The "Ancient Musicians" of the Naxi (pronounced "Na-shee")
Orchestra are tuning up as Xuan Ke takes his place at the podium. He
is younger than many of the musicians, being only in his seventy-seventh
year. The standing-room only crowd gives him a thunderous applause. He
addresses them in three languages: English, Mandarin, and Naxi—the
ethnic dialect of the area. He has been ill, he tells them, so tonight
he will conduct only the first part of the concert, then an apprentice
will take over. He introduces the musicians, describes their instruments,
and acquaints the audience with the history of the ancient music. Then
the concert begins.
The
concert hall is unheated and cold, but the music is warm, beautiful and
haunting. We are seated in one of the front rows of the hall, a beautiful
building in the old town of Lijiang, located in a picturesque valley
in China's Yunnan province. Though it is January, there are plenty of
tourists, most of whom are Chinese.
The Naxi Orchestra is made up of 20-24 members, many in their 80's and
90's, dressed in bright traditional costumes. Tonight, because of the
cold, we catch glimpses of jeans and warm Western clothing beneath their
silk brocaded Chinese gowns. They are playing traditional Chinese stringed
instruments like the guzheng, guqin and erhu, accompanied by the dizi—the
Chinese bamboo flute. Although they play some traditional Han music (Han
are China's largest ethnic group accounting for 90% of the country's
population), they specialize in dongjing, a type of Taoist temple music
that has been lost elsewhere in China. The melodies evoke waterfalls,
birdsong, and other sounds from nature.
Xuan Ke, the venerable Conductor, popular in China and worldwide, has
a shock of dark hair and dark skin. Born in 1930, the musicologist and
former village school teacher first learned about music from American
Pentecostal missionaries. At the urging of his merchant father, he studied
Western music at the Kunming Academy. He became passionate about exploring
the instrumental music, chants and folk songs of the remote mountain
villages in the foothills of the Himalayas.
After
Chairman Mao Tse-tung's victory in 1949, Xuan Ke became a conductor in
Kunming. When the Red Army entered the city, his orchestra played Schubert's
Marche Militaire. In 1958, when Mao decided that artists and intellectuals
could be a threat to him, Xuan Ke, who played western music and was fluent
in English, was sent for "re-education" to a forced labor camp.

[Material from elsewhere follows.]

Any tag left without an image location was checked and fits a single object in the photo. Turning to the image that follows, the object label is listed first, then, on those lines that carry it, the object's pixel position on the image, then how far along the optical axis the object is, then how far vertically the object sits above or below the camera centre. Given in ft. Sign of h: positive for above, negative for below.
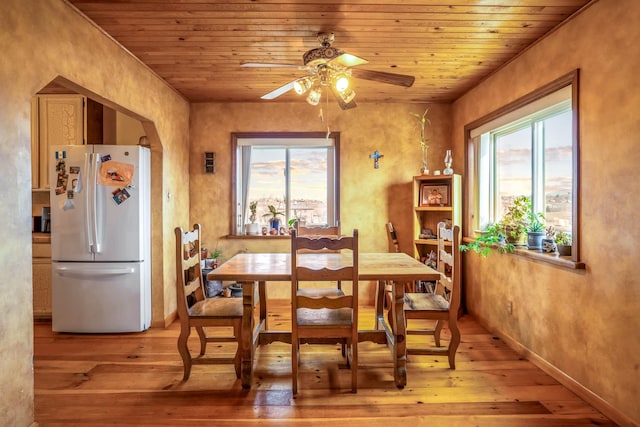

He spent the next twenty years working in a tin mine. There he endured
constant work and was tortured. Once the guards strung him to the roof
beams by his hands, his arms extended in the manner of an orchestra conductor—or
the curcified Christ. He still bears the scars and disfigurement on his
hands and wrists. Many of the musicians in the orchestra suffered as
well, but a good number were able to save their precious antique instruments
from the Red Army by embedding them in walls or burying them in the ground.
After his release, Xuan Ke taught English and at the same time put his
orchestra back together. Many of his friends had died, but some remained
and the orchestra today is made up of white-bearded veterans and the
young apprentices to whom they are imparting their unique knowledge of
the ancient music. The orchestra has performed in more than twenty countries.
At home, it plays every evening and the room is always packed.
After an earthquake struck Lijiang in 1996, the old town survived almost
intact but the new town suffered a large amount of damage. It was then
decided that all future building should be done in the same manner as
the old town. In 1997, Lijiang, the only ancient Chinese city constructed
without walls, was designated a UNESCO World Heritage Site.